### What needs to be done:
All that should be output is the block of lines below from the line with "micrograph of adenocarcinoma" to the line with "cervix stained with", both included, exactly as written.
(The input begins)
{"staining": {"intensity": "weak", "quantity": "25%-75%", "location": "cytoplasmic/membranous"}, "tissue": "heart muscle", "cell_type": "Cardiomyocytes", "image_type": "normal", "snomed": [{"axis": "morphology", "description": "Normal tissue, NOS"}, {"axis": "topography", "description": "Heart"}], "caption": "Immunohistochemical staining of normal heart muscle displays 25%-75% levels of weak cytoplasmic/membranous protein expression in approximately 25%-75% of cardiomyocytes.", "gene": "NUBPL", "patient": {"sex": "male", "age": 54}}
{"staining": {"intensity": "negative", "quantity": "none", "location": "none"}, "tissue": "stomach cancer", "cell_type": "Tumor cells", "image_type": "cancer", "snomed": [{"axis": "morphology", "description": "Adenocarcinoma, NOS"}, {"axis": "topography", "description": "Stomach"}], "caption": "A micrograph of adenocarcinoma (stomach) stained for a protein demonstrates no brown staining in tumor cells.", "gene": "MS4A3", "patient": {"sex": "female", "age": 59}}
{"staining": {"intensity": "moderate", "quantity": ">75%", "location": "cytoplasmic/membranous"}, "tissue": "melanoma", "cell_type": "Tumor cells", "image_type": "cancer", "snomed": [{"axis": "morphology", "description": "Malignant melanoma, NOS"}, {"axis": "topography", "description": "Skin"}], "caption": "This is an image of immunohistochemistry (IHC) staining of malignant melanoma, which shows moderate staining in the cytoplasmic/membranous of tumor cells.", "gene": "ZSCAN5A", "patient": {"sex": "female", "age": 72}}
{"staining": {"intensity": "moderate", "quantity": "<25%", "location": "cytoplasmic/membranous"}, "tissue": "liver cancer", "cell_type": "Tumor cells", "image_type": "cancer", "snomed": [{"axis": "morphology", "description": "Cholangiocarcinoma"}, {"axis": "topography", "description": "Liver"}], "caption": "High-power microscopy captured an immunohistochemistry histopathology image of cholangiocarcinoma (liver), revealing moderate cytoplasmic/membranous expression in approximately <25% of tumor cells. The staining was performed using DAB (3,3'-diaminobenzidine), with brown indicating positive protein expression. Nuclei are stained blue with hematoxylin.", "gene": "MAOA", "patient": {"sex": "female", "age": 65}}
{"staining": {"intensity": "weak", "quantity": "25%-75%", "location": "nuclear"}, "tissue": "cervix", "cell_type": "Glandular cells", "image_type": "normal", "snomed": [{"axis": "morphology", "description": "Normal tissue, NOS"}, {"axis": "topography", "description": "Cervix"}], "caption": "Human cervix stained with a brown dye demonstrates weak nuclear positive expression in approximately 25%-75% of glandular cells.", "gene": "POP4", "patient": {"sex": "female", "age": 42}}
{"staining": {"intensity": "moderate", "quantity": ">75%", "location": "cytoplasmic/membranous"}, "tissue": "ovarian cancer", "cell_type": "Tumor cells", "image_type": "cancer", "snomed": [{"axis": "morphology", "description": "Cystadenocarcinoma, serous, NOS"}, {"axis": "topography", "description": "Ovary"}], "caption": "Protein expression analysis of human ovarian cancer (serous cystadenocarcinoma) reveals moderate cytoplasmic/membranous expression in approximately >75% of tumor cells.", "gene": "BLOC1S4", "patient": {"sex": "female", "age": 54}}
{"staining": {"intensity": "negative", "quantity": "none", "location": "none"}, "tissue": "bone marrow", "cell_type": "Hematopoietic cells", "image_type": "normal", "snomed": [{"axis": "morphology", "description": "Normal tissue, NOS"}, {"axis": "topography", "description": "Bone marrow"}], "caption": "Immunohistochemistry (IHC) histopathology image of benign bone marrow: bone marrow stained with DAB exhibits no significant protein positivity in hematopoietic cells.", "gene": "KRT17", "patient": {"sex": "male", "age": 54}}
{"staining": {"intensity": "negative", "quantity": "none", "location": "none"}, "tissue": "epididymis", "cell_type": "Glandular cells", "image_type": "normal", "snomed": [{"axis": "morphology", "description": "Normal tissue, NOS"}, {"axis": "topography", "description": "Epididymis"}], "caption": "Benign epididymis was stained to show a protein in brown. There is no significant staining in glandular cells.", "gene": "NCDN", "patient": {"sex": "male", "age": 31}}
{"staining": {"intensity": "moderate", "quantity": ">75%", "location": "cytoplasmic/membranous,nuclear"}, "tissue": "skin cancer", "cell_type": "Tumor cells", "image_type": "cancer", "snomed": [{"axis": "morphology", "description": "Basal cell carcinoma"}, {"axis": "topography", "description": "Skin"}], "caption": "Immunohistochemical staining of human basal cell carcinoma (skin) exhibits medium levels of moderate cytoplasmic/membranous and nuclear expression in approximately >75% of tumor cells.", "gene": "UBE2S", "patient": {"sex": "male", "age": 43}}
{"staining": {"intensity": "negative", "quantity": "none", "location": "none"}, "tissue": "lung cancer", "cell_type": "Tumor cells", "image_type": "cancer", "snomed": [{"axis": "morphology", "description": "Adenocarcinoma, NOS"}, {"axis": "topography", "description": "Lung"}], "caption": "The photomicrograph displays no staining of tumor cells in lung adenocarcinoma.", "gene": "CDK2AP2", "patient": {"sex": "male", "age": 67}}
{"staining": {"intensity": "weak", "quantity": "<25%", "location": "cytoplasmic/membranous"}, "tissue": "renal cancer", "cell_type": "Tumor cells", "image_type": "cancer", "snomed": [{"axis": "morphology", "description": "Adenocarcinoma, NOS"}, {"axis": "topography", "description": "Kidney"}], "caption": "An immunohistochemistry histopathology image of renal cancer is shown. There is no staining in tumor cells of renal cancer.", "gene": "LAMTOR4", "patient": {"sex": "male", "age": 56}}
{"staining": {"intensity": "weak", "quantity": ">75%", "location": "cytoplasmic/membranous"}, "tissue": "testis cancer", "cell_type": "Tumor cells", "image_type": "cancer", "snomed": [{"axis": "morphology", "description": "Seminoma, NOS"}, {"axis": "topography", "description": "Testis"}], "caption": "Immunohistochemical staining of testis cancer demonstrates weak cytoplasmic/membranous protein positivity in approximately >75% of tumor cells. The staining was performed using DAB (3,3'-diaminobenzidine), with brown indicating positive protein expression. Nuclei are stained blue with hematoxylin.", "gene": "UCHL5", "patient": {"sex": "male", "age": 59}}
(The input ends)
### Task output:
{"staining": {"intensity": "negative", "quantity": "none", "location": "none"}, "tissue": "stomach cancer", "cell_type": "Tumor cells", "image_type": "cancer", "snomed": [{"axis": "morphology", "description": "Adenocarcinoma, NOS"}, {"axis": "topography", "description": "Stomach"}], "caption": "A micrograph of adenocarcinoma (stomach) stained for a protein demonstrates no brown staining in tumor cells.", "gene": "MS4A3", "patient": {"sex": "female", "age": 59}}
{"staining": {"intensity": "moderate", "quantity": ">75%", "location": "cytoplasmic/membranous"}, "tissue": "melanoma", "cell_type": "Tumor cells", "image_type": "cancer", "snomed": [{"axis": "morphology", "description": "Malignant melanoma, NOS"}, {"axis": "topography", "description": "Skin"}], "caption": "This is an image of immunohistochemistry (IHC) staining of malignant melanoma, which shows moderate staining in the cytoplasmic/membranous of tumor cells.", "gene": "ZSCAN5A", "patient": {"sex": "female", "age": 72}}
{"staining": {"intensity": "moderate", "quantity": "<25%", "location": "cytoplasmic/membranous"}, "tissue": "liver cancer", "cell_type": "Tumor cells", "image_type": "cancer", "snomed": [{"axis": "morphology", "description": "Cholangiocarcinoma"}, {"axis": "topography", "description": "Liver"}], "caption": "High-power microscopy captured an immunohistochemistry histopathology image of cholangiocarcinoma (liver), revealing moderate cytoplasmic/membranous expression in approximately <25% of tumor cells. The staining was performed using DAB (3,3'-diaminobenzidine), with brown indicating positive protein expression. Nuclei are stained blue with hematoxylin.", "gene": "MAOA", "patient": {"sex": "female", "age": 65}}
{"staining": {"intensity": "weak", "quantity": "25%-75%", "location": "nuclear"}, "tissue": "cervix", "cell_type": "Glandular cells", "image_type": "normal", "snomed": [{"axis": "morphology", "description": "Normal tissue, NOS"}, {"axis": "topography", "description": "Cervix"}], "caption": "Human cervix stained with a brown dye demonstrates weak nuclear positive expression in approximately 25%-75% of glandular cells.", "gene": "POP4", "patient": {"sex": "female", "age": 42}}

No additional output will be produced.